Many delivery business models rely on delivery drivers using their own car and personal auto insurance coverage. However, if the driver has an accident while engaged in a delivery, most personal auto policies have exclusions for business use, which means the policy will not pay for damage to vehicles, injuries, medical bills or pain and suffering, and the business will likely be held responsible. Thus, businesses offering delivery services should consider obtaining a business auto policy to cover both owned and hired vehicles, employees and independent contractors, as well as the products transported. It is important to disclose that the business is transporting cannabis to ensure the policy will cover cannabis operations.
As noted above, while coverage for a business’s cannabis products (i.e., stock and inventory) can often be purchased as part of a property policy, the coverage generally does not cover goods that leave the premises, or once the covered goods are owned by someone else. For delivery dispensaries, the sale must take place on the licensed premises, and then title passes to the consumer when the product leaves the premises and is out for delivery. Cargo coverage can help cover physical loss and damage to cannabis products once they are in transit.

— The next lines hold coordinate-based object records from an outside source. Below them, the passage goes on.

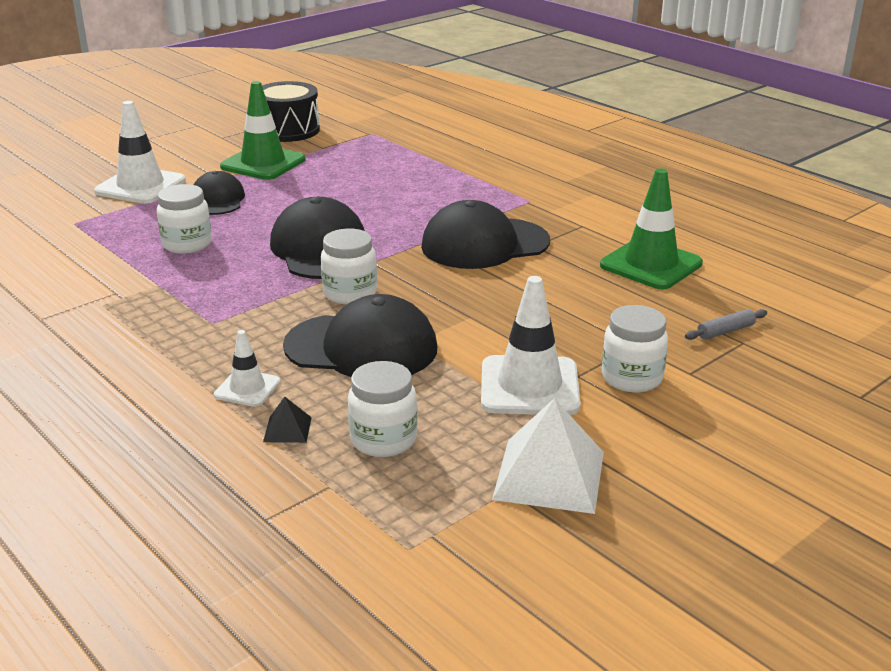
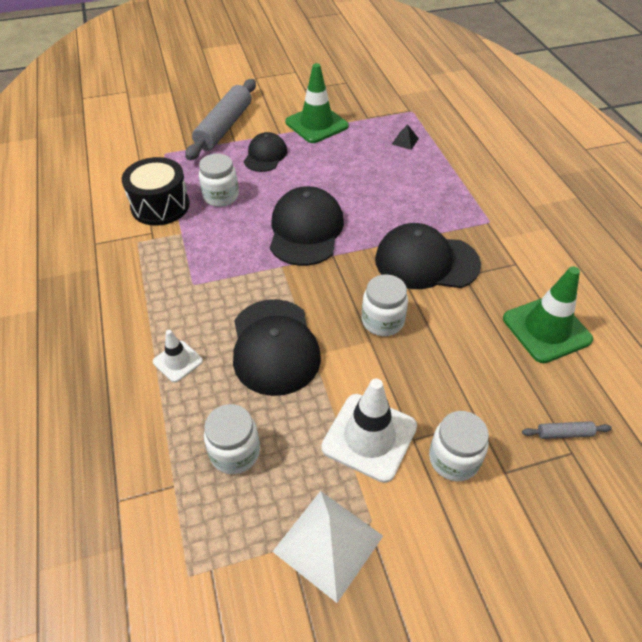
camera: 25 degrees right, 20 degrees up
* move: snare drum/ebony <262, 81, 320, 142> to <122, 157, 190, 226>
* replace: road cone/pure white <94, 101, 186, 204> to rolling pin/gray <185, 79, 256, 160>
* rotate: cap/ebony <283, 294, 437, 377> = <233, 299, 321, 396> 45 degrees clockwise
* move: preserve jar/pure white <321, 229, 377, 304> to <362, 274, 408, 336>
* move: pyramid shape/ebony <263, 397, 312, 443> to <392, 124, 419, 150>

Specifically, a cargo policy can provide coverage in the event the product is lost, damaged or stolen while being loaded, transported and unloaded. Cannabis goods that are out for delivery generally come with a high price tag, and therefore are at a greater risk for theft. Cargo policies can cover products transported as part of a business’s own operation or provide extra coverage for items transported by a hired company if their insurance fails to cover the loss.

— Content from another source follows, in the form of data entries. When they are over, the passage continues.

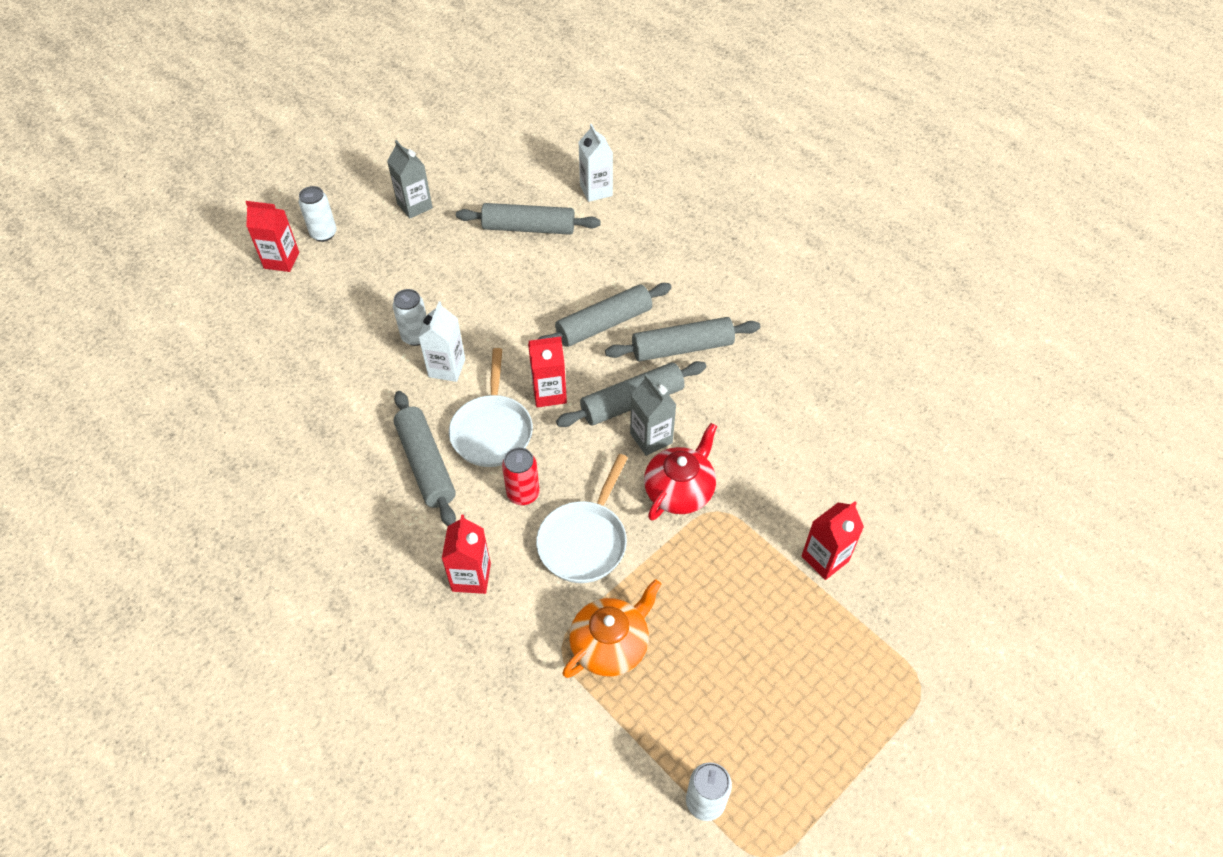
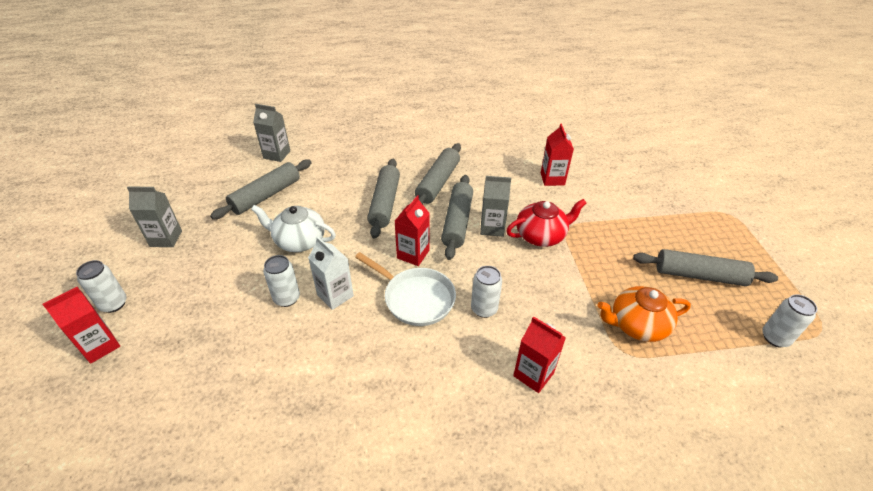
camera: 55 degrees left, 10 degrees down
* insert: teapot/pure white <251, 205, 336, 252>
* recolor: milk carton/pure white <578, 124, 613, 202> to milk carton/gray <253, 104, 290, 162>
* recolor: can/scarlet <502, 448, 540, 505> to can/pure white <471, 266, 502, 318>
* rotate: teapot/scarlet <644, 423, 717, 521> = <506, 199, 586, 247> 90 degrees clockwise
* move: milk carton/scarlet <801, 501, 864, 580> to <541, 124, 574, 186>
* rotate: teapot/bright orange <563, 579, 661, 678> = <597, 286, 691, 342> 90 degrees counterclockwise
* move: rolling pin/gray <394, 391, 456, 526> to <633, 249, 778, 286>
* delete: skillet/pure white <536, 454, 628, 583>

The type of coverage required depends on the business operation, so it is important to disclose all current operations when shopping for a policy. If business operations change (i.e., delivery by a hired company is added), it is also important to revisit coverage options.
As noted above, given the potentially high cost and huge demand for cannabis products, employee theft is a real concern for many cannabis businesses, as well as delivery services. Cannabis crime insurance can provide protection against criminal behavior of a dishonest employee or third party.
Workers’ Compensation Insurance
Mandatory in most states, workers’ compensation generally covers medical expenses, death benefits, lost wages and rehabilitation for injured employees. Coverage applies to injuries employees sustain that is connected to their employment. Documentation of the connection to employment is important in claims-handling, especially in a delivery context where employment takes the worker away from a traditional workplace.
Cannabis Specific Insurance Policies
Some states offer cannabis specific policies that may be worth considering. California, for example, offers an insurance product called CannaBOP (also available in Colorado and Nevada) that was approved by the California Department of Insurance and provides property and liability coverage to cannabis businesses. The product is marketed as offering “seed to sale” coverage on an off-the-shelf basis. While this and similar products may be an appealing option for cannabis businesses, it is important to review the specific coverage provided to ensure all operations and risks are covered. As outlined above, most property and liability coverage do not cover cannabis products during delivery.
As cannabis delivery services continue to multiply and expand delivery options, new coverages and exclusions will undoubtedly emerge. Thus, it is important to review all business operations and coverages routinely to avoid unexpected coverage gaps or unwanted policy exclusions.